Regular readers may recall I love the TV show Person of Interest. In it, a supercomputer is built, gleaning data about people from all exterior sources, including traffic and surveillance cameras, and calculates if the person so surveilled is either in danger or a danger.
Of course, there is a battle royal between various elements in the government (and, by extension private contractors), as to who is going to have access (in the government) to this data, and what they will do with it.
There is a second computer in the mix, and, of course the computer’s creator and his allies.
I am anxiously awaiting the next season.
Now comes real life (courtesy of Wirecutter)…
From Boston to Beijing, municipalities and governments across the world are pledging billions to create “smart cities”—urban areas covered with Internet-connected devices that control citywide systems, such as transit, and collect data. Although the details can vary, the basic goal is to create super-efficient infrastructure, aid urban planning and improve the well-being of the populace. (yeah, right! – Guffaw)
A byproduct of a tech utopia will be a prodigious amount of data collected on the inhabitants.
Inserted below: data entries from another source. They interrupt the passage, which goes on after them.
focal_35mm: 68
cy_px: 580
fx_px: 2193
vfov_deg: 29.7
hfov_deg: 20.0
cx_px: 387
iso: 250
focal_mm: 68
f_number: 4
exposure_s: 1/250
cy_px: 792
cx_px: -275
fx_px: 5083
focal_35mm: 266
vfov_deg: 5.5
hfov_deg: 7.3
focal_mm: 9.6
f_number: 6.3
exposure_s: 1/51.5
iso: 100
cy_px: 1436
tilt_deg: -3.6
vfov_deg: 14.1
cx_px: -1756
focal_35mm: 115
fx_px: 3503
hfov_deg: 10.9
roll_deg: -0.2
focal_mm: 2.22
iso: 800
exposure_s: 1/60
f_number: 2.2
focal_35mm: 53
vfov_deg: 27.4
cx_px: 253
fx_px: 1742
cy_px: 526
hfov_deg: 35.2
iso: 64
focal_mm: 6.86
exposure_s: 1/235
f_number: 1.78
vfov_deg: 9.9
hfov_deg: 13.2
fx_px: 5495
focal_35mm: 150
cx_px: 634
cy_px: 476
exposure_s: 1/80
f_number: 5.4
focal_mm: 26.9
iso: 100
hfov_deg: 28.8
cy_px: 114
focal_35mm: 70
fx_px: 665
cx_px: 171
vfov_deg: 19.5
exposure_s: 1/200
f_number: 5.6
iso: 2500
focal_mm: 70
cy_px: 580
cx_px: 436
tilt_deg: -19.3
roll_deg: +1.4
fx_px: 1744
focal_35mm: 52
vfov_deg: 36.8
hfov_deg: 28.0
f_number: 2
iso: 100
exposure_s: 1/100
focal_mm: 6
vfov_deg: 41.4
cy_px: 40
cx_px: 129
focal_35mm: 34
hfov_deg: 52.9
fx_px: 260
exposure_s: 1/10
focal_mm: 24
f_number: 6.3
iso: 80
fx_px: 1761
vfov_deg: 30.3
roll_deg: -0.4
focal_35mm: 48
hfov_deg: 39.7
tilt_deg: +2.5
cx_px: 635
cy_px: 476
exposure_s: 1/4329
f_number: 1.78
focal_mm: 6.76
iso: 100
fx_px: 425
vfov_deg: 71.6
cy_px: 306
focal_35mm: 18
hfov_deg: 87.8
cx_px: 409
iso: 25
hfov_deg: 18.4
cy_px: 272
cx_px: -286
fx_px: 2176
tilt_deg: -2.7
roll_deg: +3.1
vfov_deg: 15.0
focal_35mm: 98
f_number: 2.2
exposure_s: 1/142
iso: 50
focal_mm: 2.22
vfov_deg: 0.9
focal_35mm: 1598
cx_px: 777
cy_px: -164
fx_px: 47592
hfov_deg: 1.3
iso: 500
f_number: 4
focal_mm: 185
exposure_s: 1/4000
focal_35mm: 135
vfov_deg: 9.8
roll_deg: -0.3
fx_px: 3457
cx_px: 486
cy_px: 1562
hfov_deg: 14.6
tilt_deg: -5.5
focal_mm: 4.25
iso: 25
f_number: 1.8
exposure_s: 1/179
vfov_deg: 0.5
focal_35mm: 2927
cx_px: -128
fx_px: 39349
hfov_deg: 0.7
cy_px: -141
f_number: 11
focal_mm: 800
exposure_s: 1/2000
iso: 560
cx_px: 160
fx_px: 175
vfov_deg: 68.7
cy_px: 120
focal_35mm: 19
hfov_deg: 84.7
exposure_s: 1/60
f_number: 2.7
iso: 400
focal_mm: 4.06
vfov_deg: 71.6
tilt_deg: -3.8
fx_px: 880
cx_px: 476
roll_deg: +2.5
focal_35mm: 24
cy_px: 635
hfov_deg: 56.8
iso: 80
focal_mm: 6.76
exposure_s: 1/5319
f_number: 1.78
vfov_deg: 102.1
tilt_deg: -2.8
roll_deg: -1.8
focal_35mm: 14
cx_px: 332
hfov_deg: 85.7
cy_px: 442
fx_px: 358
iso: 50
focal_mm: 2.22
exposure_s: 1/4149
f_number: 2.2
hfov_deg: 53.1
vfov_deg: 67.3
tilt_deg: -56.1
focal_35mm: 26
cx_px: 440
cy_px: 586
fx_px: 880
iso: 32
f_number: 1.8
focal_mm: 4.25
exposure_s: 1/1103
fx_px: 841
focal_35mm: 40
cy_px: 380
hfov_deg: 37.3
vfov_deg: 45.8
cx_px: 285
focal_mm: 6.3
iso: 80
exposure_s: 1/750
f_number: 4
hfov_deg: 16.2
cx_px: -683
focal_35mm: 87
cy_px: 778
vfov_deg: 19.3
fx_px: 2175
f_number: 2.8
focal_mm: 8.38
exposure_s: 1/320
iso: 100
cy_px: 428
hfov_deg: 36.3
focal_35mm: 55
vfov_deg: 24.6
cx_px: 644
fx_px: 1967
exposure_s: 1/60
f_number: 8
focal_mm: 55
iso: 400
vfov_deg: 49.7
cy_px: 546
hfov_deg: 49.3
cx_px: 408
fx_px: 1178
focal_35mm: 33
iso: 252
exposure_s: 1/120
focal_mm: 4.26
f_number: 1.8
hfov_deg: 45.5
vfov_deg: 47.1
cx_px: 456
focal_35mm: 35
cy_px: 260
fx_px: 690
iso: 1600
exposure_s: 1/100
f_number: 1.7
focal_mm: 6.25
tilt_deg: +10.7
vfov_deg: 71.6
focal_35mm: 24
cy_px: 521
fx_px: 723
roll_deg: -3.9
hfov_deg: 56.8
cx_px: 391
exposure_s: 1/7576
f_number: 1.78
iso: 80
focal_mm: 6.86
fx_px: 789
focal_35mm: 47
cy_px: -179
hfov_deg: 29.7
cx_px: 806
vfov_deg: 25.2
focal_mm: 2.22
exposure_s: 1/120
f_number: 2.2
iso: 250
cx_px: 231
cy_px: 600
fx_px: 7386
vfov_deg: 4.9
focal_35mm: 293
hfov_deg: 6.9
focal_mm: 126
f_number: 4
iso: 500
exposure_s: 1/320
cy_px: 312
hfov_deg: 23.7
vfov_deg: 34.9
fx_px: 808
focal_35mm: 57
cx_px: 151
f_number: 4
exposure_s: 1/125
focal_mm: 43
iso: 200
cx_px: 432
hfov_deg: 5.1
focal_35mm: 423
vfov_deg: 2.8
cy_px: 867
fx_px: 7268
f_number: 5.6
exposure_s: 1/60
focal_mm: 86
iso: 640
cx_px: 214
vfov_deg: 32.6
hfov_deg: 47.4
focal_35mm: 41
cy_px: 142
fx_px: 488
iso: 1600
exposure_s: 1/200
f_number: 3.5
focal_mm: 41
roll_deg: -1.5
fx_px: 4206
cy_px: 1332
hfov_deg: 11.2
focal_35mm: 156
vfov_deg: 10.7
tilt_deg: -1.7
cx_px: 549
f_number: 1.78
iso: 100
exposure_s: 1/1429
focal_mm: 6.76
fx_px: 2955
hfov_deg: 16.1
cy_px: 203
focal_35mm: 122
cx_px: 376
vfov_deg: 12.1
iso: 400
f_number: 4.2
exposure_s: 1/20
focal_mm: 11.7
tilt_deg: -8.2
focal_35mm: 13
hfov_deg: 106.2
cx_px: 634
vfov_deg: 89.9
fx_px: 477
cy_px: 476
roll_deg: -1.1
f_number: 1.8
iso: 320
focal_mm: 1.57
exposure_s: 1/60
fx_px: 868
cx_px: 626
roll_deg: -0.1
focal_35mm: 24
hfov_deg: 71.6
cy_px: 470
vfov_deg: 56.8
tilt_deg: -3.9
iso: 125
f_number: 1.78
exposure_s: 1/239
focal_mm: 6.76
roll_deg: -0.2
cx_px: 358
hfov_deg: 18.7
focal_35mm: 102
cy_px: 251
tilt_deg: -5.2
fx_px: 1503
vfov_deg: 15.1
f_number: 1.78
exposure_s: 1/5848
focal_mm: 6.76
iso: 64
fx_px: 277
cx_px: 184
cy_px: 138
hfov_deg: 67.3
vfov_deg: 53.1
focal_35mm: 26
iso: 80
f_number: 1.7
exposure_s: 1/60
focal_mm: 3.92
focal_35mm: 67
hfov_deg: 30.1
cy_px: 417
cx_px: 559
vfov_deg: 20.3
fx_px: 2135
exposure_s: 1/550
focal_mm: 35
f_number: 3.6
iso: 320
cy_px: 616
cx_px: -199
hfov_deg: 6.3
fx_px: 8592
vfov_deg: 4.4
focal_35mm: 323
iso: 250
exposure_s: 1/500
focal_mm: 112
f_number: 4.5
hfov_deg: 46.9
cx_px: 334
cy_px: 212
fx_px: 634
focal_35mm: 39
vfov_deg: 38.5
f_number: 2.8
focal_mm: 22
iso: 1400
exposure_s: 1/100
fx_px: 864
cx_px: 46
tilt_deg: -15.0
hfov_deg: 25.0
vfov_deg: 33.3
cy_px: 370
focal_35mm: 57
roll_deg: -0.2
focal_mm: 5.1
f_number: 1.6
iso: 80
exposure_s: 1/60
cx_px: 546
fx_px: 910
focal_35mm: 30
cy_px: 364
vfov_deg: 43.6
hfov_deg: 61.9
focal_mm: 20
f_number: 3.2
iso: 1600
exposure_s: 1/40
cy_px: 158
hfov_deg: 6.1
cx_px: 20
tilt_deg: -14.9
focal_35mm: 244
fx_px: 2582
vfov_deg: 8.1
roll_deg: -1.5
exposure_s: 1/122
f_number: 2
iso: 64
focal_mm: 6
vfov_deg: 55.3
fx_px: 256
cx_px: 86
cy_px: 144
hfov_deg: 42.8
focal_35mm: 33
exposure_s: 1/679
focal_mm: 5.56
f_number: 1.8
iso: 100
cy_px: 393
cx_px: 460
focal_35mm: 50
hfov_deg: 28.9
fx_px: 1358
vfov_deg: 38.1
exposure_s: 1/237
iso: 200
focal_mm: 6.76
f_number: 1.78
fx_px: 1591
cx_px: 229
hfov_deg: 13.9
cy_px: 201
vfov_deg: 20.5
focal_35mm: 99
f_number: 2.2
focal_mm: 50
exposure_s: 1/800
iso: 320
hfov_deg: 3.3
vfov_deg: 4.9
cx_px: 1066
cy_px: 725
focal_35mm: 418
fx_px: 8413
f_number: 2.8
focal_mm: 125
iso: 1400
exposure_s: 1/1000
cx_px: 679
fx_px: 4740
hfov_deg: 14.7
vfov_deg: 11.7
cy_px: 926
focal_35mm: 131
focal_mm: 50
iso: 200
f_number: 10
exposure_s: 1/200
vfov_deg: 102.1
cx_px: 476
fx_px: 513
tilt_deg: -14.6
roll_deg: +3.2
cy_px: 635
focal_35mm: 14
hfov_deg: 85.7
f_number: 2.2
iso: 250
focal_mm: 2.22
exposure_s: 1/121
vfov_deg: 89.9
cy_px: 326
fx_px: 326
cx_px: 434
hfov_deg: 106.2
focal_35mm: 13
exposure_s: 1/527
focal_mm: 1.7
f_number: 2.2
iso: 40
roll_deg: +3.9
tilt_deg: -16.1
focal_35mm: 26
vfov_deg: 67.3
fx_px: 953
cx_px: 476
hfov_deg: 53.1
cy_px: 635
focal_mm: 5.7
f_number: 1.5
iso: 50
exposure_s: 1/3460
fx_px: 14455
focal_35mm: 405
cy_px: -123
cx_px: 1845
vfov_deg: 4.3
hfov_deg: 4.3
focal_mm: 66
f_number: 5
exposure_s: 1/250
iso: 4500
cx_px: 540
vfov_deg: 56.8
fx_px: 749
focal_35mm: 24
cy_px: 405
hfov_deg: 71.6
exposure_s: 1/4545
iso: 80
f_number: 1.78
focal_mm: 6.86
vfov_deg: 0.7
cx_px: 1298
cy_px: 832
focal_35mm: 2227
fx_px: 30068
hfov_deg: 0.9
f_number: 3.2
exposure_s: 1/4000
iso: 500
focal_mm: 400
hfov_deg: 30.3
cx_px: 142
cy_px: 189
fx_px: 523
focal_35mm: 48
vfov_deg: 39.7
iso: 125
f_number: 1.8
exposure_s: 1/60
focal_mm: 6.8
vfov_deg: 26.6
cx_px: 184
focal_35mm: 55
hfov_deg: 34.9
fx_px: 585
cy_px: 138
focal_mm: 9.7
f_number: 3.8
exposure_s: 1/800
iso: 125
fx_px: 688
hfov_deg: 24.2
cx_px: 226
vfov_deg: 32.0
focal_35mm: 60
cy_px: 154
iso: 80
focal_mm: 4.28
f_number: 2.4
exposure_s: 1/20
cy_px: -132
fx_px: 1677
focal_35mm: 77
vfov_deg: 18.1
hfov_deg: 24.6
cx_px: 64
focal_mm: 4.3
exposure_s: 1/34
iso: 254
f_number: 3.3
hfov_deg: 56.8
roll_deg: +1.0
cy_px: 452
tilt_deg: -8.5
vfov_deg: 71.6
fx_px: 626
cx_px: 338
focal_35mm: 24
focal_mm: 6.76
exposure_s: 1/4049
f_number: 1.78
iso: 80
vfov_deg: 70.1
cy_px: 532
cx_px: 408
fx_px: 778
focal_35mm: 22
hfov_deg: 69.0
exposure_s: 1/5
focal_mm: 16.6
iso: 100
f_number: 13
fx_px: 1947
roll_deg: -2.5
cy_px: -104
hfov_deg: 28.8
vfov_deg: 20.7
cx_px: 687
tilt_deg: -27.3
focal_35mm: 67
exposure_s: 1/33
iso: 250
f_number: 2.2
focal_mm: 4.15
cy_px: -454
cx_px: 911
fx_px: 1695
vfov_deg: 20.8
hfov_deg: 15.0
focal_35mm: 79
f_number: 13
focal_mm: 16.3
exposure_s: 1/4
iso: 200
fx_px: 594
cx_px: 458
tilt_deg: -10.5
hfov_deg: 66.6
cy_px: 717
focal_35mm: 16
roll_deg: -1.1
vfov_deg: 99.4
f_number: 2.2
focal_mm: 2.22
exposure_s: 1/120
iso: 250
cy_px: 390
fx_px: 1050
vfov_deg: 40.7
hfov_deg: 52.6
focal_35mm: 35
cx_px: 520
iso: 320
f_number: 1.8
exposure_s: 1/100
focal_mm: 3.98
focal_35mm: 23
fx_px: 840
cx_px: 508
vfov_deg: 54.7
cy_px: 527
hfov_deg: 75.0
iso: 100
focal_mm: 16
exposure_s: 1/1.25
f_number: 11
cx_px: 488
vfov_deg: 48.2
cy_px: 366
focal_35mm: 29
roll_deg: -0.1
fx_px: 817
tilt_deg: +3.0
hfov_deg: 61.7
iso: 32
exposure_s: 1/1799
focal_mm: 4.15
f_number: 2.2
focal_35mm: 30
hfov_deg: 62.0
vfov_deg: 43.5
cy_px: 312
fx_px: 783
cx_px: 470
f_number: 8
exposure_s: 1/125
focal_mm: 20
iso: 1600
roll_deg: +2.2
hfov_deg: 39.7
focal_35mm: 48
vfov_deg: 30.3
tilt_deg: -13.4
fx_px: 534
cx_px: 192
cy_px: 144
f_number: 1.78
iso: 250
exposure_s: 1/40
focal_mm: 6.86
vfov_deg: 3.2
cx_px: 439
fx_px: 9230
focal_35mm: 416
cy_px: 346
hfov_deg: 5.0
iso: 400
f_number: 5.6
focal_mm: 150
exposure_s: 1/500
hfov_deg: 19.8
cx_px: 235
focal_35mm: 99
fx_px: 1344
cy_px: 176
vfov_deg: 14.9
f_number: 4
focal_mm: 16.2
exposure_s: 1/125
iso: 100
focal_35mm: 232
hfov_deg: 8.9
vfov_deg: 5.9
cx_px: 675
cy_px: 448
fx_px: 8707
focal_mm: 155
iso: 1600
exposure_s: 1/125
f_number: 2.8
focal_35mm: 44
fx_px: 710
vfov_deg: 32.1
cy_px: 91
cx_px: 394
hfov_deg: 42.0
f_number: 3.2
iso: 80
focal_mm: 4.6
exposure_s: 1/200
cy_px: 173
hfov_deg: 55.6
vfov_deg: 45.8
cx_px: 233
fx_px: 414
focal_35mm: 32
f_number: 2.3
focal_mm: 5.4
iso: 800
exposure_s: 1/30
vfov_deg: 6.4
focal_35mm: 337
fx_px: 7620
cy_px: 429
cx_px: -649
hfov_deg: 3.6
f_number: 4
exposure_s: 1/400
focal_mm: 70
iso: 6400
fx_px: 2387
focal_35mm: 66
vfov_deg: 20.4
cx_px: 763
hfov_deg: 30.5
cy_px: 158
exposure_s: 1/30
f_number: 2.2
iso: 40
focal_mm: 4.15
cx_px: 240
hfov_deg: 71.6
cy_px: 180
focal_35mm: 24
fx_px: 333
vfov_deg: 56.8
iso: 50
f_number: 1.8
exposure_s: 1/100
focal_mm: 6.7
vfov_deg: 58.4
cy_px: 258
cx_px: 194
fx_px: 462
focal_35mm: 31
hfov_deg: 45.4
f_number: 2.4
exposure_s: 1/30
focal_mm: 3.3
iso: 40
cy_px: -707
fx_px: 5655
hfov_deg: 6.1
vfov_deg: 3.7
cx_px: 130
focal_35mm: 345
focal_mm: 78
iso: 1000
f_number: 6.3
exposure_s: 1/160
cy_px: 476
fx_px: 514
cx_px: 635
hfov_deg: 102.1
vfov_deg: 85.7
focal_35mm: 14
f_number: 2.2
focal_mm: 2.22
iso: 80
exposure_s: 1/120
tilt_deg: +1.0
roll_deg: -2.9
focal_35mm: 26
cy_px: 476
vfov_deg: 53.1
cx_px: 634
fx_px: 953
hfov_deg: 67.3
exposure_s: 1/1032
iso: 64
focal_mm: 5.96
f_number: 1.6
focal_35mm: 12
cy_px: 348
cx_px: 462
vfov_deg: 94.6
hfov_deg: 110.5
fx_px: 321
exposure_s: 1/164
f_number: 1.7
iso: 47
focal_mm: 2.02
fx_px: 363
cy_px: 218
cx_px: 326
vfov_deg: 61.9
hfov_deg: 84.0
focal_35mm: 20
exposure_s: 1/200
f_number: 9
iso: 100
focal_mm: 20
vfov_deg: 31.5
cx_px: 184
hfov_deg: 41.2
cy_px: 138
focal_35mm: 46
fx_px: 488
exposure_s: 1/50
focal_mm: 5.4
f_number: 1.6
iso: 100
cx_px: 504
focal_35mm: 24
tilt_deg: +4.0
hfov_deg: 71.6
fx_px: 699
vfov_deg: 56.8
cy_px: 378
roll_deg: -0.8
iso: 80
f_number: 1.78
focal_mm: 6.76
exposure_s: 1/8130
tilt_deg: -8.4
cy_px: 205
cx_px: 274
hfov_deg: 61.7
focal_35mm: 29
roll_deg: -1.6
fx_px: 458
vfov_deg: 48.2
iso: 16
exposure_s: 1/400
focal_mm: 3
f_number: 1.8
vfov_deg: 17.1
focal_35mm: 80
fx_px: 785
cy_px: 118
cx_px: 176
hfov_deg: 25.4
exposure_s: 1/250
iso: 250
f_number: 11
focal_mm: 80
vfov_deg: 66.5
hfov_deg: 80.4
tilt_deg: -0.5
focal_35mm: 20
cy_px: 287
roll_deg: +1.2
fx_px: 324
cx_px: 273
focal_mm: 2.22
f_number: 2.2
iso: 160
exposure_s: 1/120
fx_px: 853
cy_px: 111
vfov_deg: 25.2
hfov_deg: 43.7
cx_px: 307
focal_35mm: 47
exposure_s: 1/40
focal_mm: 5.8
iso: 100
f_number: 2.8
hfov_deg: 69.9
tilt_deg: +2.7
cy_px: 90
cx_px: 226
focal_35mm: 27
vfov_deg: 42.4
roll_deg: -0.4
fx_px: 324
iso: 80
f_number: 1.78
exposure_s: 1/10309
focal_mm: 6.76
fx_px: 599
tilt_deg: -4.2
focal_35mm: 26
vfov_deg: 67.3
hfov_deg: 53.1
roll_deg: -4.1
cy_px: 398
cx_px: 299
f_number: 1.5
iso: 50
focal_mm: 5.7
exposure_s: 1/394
For instance, at the company I head, we recently undertook an experiment in which some staff volunteered to wear devices around the clock for 10 days. We monitored more than 170 metrics reflecting their daily habits and preferences—including how they slept, where they traveled and how they felt (a fast heart rate and no movement can indicate excitement or stress).
DATA MINING EXTREME!
And you thought the NSA reading your email wherein you mentioned you purchased a pressure-cooker, or watching you do whatever you do while surfing porn was a problem!